| Tasks and exercises |
1. How would you render this sentence from the passage on ab initio calculations in Spanish: "It would be desirable if the use of basis functions could be minimized so that large systems could be studied using ab initio methods."
2. Can you extend the passage on ab initio calculations and basis sets by a few sentences, picking up after its final sentence?

| Text passage |
City University of Hong Kong
As is well known, ab initio calculations have been used for a long time in determining the structures and properties of molecular systems. With a good quality basis set, satisfactory agreements with experiments or predictions have been achieved based on ab initio calculations for many small or medium size molecular systems in terms of their energetic, spectroscopic, and other properties. However, the computational requirement inherent in conventional ab initio methods precludes their applications in very large molecular systems, especially when coupling with large and complicated systems in materials science, clusters, solvents, and biology, which need urgent understanding or interpretation by means of theoretical studies. It would be desirable if the use of basis functions could be minimized so that large systems could be studied using ab initio methods. Toward the goal, we have proposed a scheme of efficiently using basis sets in ab initio calculations and demonstrated its efficiencies in a number of representative systems over the years.

| Extracted material |
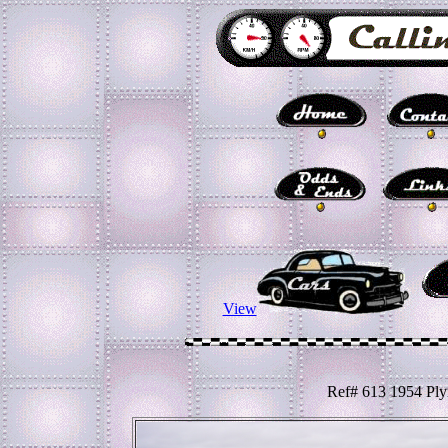
View
Ref# 613 1954 Ply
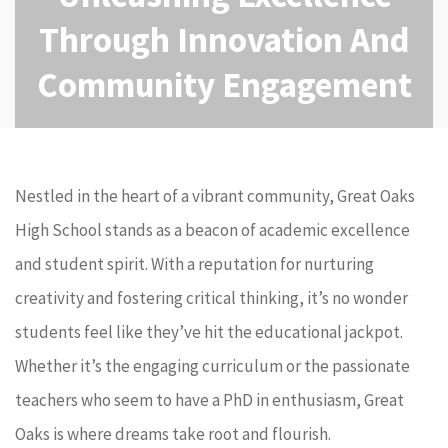
Through Innovation And
Community Engagement
Nestled in the heart of a vibrant community, Great Oaks
High School stands as a beacon of academic excellence
and student spirit. With a reputation for nurturing
creativity and fostering critical thinking, it’s no wonder
students feel like they’ve hit the educational jackpot.
Whether it’s the engaging curriculum or the passionate
teachers who seem to have a PhD in enthusiasm, Great
Oaks is where dreams take root and flourish.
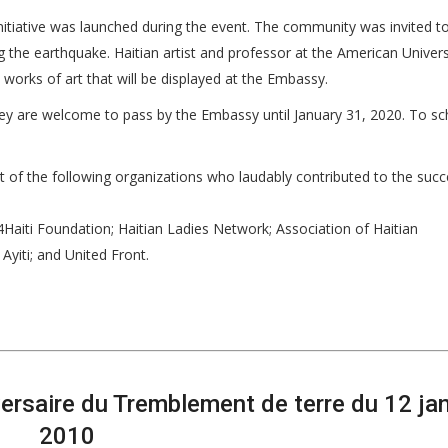
initiative was launched during the event. The community was invited to
the earthquake. Haitian artist and professor at the American Univers
 works of art that will be displayed at the Embassy.
 they are welcome to pass by the Embassy until January 31, 2020. To s
rt of the following organizations who laudably contributed to the succ
4Haiti Foundation; Haitian Ladies Network; Association of Haitian
Ayiti; and United Front.
saire du Tremblement de terre du 12 jan
2010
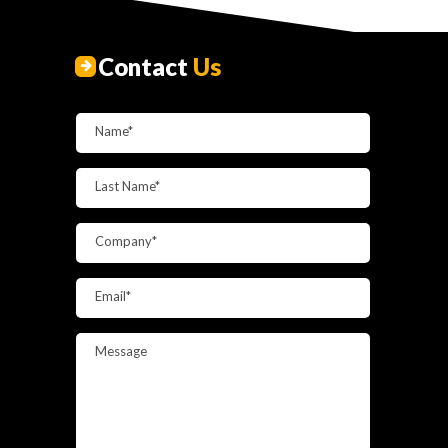
Contact
Us
Name*
Last Name*
Company*
Email*
Message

| Results for the exercise |
1. Sería deseable que el uso de funciones de base pudiera minimizarse para que los sistemas grandes pudieran estudiarse mediante métodos ab initio.

2.
In this presentation, I will oultline the practical and effective scheme for choosing basis sets for ab initio calculations and the application of the economic basis sets. In the economical basis sets, we consider the different roles of the different basis functions, including the polarization and diffuse functions, adopted in the basis set, and the nature and the environment of the atom. With the scheme, the number and level of basis functions to describe an atom should be increased in the order from left to right of its appearance in the periodic table. For a negatively charged atom, larger basis functions including polarization functions and diffuse functions should be used; while the basis functions for positively charged atoms are reduced and may not adopt any polarization or diffuse functions. For the systems involving hydrogen-bonding, weak interactions, functional groups, metallic bonding with zero valence or low positive valence, and other sensitive interactions, the polarization and diffuse functions must be used. The economic composite basis sets have been applied to a variety of systems, from small molecules to very large compounds, even in excited states. Compared with the calculations by conventional basis sets at different levels, the economic composite basis set can accurately predict the structures and properties of compounds with much reduced CPU time.